*WHAT YOU WILL DO:* Whatever appears in the records, retype it exactly, except for the pictures.

*** Begin section ***

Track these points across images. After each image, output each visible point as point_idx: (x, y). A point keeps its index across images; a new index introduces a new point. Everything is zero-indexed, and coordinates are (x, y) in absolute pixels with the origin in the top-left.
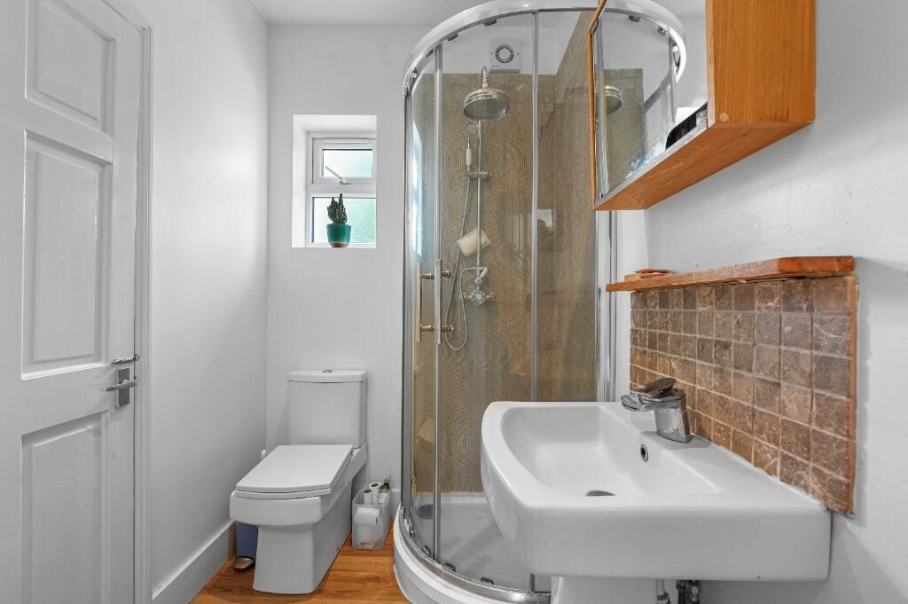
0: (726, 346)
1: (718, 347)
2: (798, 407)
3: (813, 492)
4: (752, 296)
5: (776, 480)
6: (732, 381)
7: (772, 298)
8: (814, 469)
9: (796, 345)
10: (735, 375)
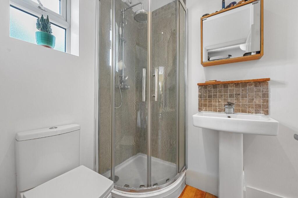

*** End section ***

*COMPLETED TASK:*
Track these points across images. After each image, output each visible point as point_idx: (x, y). A point keeps its index across images; a new index introduces a new point. Everything is zero-indexed, and coordinates are (x, y) in absolute pixels with the origin in the top-left.
0: (726, 346)
1: (718, 347)
2: (798, 407)
3: (813, 492)
4: (752, 296)
5: (776, 480)
6: (732, 381)
7: (772, 298)
8: (814, 469)
9: (796, 345)
10: (735, 375)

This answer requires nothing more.